Friday, August 24, 2007

514 days, 5 hours, 9 minutes 46 seconds

Even a little girl's choice of shampoo comes back to haunt her. She wonders how long her head will remain a watermelon.

514 days, 5 hours, 28 minutes 16 seconds

Two hours working alone in a café and already she's seeing things. She glances a Nemo storybook in Duane Reade and doubles back to see if it's a chemo hat. The pharmacy from hell.

514 days, 9 hours, 16 minutes 1 seconds

Jackie's pill box.

514 days, 12 hours, 18 minutes 39 seconds

This is a blog about language. This is a blog about politics. When George Bush reminds people they're working hard to put food on their family, where's the food really going? Africa is a nation that suffers from incredible disease, he informs us. He tells us he doesn't think we have to be subliminal about our views on prescription drugs. Subliminal --Below the threshold of conscious perception.

514 days, 12 hours, 40 minutes 22 seconds

With these new hats, with this new style, suddenly words like control and remission don't seem as bad. All her life fighting for words, rejecting anything feminine.

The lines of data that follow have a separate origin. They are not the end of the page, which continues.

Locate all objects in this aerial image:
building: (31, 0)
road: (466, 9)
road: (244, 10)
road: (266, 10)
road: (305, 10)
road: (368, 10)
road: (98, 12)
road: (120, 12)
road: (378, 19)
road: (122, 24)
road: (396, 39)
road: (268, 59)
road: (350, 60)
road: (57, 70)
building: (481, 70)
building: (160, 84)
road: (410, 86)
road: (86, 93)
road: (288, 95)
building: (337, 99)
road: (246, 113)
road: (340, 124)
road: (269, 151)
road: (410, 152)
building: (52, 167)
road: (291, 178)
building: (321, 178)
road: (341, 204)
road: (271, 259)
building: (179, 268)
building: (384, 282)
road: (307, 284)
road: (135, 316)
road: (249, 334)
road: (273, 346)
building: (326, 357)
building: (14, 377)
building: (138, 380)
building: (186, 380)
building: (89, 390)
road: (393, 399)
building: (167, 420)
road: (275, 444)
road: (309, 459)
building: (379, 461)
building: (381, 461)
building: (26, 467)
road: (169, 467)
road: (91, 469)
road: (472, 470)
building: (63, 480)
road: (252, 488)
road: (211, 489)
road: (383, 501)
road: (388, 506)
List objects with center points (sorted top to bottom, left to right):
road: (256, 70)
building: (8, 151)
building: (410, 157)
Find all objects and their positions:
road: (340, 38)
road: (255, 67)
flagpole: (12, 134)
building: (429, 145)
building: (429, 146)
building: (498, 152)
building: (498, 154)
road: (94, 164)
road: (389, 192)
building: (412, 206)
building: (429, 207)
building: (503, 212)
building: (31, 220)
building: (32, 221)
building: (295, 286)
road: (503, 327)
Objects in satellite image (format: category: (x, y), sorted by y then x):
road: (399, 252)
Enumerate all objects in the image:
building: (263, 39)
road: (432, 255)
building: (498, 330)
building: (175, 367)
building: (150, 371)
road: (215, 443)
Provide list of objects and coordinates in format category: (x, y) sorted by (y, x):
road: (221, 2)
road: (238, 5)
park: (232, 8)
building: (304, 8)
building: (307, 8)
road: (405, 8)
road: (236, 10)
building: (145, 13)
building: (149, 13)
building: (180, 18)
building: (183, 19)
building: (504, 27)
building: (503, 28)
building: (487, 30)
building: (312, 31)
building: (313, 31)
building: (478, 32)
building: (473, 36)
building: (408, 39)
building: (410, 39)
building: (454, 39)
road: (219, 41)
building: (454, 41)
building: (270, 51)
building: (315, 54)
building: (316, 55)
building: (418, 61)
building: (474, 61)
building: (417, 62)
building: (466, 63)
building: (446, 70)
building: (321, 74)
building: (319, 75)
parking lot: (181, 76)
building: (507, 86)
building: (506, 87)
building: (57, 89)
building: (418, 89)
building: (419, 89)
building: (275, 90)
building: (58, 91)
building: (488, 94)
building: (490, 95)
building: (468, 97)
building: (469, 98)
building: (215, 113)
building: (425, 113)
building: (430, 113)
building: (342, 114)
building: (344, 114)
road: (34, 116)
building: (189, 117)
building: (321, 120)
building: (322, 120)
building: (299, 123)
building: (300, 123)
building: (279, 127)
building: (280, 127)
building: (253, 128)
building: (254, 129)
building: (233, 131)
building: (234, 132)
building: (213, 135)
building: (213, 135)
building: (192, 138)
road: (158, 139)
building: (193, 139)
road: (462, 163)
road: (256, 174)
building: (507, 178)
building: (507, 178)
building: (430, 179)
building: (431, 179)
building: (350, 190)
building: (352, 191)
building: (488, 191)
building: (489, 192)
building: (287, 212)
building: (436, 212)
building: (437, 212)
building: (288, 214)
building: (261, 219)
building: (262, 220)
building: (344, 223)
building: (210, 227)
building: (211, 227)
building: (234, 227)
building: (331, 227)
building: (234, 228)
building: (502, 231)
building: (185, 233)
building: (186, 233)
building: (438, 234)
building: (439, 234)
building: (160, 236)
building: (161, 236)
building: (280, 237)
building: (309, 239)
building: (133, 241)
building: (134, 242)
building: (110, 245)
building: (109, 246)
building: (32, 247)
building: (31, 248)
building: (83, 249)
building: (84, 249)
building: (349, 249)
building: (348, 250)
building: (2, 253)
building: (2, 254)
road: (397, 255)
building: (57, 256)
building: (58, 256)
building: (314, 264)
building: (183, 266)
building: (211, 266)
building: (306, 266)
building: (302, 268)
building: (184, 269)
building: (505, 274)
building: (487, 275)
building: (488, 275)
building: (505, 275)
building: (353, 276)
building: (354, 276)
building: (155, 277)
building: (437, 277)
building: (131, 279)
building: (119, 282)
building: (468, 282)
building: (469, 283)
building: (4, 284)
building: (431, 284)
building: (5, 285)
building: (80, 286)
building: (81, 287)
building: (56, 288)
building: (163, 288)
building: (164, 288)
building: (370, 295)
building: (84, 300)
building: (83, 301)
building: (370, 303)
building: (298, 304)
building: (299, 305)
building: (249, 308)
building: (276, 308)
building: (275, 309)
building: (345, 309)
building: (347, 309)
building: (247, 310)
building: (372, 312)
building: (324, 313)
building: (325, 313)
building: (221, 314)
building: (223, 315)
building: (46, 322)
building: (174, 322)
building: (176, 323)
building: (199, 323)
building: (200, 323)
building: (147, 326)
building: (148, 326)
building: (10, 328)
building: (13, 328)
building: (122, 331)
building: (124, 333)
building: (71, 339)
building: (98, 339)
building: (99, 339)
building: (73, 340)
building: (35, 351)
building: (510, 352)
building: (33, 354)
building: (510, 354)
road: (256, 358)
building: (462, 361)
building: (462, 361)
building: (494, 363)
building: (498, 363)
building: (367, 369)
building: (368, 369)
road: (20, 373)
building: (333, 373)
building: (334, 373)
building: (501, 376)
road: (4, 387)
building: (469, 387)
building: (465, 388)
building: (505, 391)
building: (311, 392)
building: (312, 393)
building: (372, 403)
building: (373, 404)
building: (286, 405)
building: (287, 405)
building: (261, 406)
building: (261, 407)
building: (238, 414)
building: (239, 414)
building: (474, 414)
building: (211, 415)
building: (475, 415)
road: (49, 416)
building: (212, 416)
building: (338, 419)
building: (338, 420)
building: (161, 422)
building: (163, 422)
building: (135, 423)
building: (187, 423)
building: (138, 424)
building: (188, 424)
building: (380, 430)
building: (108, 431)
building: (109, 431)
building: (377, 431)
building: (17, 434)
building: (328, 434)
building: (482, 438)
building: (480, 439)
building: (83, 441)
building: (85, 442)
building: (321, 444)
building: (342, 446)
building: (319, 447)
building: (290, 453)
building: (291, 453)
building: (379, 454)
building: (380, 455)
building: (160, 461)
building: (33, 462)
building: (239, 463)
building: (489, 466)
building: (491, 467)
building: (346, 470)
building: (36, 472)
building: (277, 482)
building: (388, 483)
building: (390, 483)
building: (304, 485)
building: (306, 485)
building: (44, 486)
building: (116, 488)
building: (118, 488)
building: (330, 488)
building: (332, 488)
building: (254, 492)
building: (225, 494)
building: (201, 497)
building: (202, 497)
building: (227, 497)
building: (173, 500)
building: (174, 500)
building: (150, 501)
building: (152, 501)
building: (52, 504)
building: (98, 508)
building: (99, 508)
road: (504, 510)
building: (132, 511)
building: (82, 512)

514 days, 13 hours, 5 minutes 15 seconds

This is crazy. After a week of nothing but sleep, all of the sudden she can't fall asleep. Up till 4 a.m., 5 a.m. then awake again before nine. She kisses her husband goodbye. She kisses his brother and sister-in-law goodbye. She packs up prescriptions to take to the drugstore. She washes her face. She puts the cream on. She runs off to buy one more hat. She doesn't have time for makeup.

514 days, 13 hours, 12 minutes 10 seconds

So it was a few days before his birthday and his brother and sister-in-law were coming into town before going to Rhode Island and staying overnight and frankly she'd been dreading this. And even though she knew she'd be alone for the next two days, it was first day it wasn't raining and she had to get out of that apartment before it killed her (and not to another doctor). So she took off at 10 o'clock and ran down to the hat store on Columbus Avenue she'd remembered looking in years ago, totally unaffordable. But the first place she thought to go now. And she bought two hats for $500. And she tried on 50 hats. And they were felt, vintage look with pins and feathers and buttons, and they were comfortable. As she tried two more stories and she got Starbucks for lunch and she got a gelato at a place where for once she didn't have to wait in line (she's within 5 pounds of what she weighed when she met him) and by the time she got home they were at the door, their car already in the lot across the street. And her sister-in-law (Southern Belle) adores hats. She'd forgotten that. She's worked with cancer patients and she said nobody ends up wearing their wigs but she modeled it anyway and she said it looks good it just doesn't look like her. She knew it. She knew it. She knew it. When they went out to dinner she decided to wear the hat. And she held her head up. And she decides she wants one more hat now, one more exotic blue hat with pins and flowers and ribbons that she can wear with denim. Not only now, but always. No more bad hair days. No more wanting to hide. No, actually, these hats have brims like that Totes hat. It's getting closer and closer to September. There are people she has to see. There are people she wants to see.